● **EXERCISE**
Rewrite the material below, putting "Copy" wherever "Transcribe" appears and keeping everything else the same.

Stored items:
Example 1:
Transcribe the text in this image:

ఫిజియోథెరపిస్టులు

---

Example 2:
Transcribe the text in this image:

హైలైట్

● **WRITTEN REPLY**
Example 1:
Copy the text in this image:

ఫిజియోథెరపిస్టులు

---

Example 2:
Copy the text in this image:

హైలైట్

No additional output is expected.